Oxidation of LDL also results in severe vascular damage. Commonly, ageing individuals have a reduced internal production of anti-oxidants. A recent discovery from oats reveals that a reduction of LDL oxidation and other cardio-protective actions has been documented for the polyphenol avenanthramide, which suggests oats will protect against the common cardio-vascular disease, atherosclerosis. Avenanthramide is only found in oats.

The grain and the straw are recognised as excellent nerve tonics. The oat can assist recovery from nervous exhaustion due to stress, depression, and lethargy; even helping us to cope better in difficult emotional times by acting as a daily preventative medicine. Other herbs to help the nervous system will be found in this article in the reclaiming health autonomy series

Oats as a healing food par excellence

As a nervine restorative food, oat seeds are quite simply…super! Imagine the glutinous oats soothing frayed nerve endings. These simple grains nourish, protect and help restore correct nervous function.

Oatmeal, when moistened and applied topically will also be useful in relieving itching from rashes such as chicken pox, eczema, cold sores, and shingles.

Oat straw has traditional use in a tea to promote bone health due to its mineral content. Oats and other whole grains are a rich source of magnesium – a mineral that acts as a ‘co-factor’ for more than 300 enzymes, including enzymes involved in the body’s use of glucose, as well as insulin secretion.

Co-factors are molecules needed by enzymes for a number of reasons, such as to enable transportation between cells or within the bloodstream, or for creating specific molecular shapes required to reach various targets in the body, and sometimes simply in order for the enzyme to function correctly.

Rolled oats are a good source of calcium for pregnant women and nursing mothers. This is because they help guarantee that mum’s calcium store in her skeleton does not get depleted by the demands of the growing baby.

“When young, sow wild oats…When old, grow sage”

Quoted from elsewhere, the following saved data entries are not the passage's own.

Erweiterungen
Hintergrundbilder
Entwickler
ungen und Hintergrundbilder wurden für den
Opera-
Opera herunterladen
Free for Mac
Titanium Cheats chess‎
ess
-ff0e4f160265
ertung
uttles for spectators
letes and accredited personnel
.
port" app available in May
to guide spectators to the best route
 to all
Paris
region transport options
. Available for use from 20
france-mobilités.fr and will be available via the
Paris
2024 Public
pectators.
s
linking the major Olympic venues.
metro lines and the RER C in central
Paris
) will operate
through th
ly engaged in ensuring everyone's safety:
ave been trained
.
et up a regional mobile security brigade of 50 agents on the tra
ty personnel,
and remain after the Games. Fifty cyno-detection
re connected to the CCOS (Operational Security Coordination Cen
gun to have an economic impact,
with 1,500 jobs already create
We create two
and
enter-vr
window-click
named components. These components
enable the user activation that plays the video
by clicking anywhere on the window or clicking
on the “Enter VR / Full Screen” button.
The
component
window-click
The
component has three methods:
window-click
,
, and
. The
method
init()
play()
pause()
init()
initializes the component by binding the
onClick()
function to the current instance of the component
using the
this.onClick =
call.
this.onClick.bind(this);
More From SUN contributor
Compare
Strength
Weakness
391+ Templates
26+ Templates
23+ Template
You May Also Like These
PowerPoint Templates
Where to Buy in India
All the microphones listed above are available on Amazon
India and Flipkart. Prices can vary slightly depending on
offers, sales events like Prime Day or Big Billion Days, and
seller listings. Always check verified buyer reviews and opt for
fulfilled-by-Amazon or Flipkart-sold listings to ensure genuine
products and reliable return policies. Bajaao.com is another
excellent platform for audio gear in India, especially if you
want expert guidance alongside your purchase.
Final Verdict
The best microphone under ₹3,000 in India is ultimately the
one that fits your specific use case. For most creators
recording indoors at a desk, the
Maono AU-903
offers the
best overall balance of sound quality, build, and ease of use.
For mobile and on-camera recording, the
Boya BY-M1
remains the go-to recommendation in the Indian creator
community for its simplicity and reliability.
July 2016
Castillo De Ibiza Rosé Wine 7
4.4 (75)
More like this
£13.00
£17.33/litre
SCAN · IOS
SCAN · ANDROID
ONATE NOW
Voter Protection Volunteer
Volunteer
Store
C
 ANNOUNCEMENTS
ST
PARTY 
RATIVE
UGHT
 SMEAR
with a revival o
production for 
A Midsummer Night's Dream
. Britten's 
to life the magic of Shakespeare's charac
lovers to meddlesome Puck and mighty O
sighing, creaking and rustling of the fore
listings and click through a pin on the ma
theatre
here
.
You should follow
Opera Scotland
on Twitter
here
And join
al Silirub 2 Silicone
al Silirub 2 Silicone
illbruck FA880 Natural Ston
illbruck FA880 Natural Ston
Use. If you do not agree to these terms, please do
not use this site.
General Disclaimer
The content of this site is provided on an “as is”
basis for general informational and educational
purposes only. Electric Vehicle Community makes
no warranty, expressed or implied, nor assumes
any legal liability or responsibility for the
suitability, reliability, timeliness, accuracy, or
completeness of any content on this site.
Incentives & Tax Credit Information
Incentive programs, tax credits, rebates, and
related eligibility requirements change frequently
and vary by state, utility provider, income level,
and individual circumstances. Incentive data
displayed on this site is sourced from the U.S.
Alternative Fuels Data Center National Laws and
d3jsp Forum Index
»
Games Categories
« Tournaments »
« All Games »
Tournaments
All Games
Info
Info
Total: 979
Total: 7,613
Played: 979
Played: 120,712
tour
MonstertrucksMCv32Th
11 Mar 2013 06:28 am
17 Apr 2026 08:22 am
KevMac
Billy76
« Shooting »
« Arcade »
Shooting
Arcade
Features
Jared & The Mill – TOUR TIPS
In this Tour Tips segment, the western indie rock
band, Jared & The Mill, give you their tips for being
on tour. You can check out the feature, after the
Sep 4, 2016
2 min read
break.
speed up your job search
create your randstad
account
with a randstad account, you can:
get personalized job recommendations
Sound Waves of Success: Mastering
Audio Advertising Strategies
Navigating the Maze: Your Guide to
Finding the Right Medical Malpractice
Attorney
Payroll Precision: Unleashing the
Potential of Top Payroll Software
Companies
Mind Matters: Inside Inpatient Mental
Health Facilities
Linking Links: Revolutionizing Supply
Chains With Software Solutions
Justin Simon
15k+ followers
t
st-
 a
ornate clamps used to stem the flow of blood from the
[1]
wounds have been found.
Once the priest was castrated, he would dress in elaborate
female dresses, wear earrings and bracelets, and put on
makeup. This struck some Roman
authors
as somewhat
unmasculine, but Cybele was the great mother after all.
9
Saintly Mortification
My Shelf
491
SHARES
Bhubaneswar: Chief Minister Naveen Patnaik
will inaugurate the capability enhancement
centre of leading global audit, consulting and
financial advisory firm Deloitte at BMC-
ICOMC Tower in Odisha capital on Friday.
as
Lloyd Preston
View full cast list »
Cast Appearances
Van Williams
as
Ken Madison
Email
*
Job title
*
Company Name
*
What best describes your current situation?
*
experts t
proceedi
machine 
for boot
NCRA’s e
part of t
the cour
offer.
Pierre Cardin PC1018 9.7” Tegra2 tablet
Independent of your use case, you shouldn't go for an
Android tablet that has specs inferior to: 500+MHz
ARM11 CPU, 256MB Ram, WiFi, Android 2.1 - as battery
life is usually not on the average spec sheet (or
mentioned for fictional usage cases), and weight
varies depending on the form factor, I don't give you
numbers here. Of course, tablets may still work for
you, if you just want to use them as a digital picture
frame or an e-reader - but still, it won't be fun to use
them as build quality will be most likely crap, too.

Oats are also a very good source of selenium. This trace element is a necessary co-factor of an important antioxidant, glutathione peroxidase, and works together with vitamin E in numerous, vital anti-oxidant systems throughout the body ncluding sperm production in the testes.

Vitamin E is also known as ‘tocopherol’, from the Greek word ‘toco’ for birth and is vital for the proper production of sperm. This vitamin is found in profusion in green leaves as well as nuts, grains, and seeds.

Low levels of vitamin E are known to lead to low sperm count. In addition, selenium is involved in our body’s repairing of DNA, (Deoxyribonucleic acid, our genetic code), and has also been repeatedly associated with reducing the risk of cancer, especially cancer of the colon.

Now, will you be having porridge for breakfast tomorrow?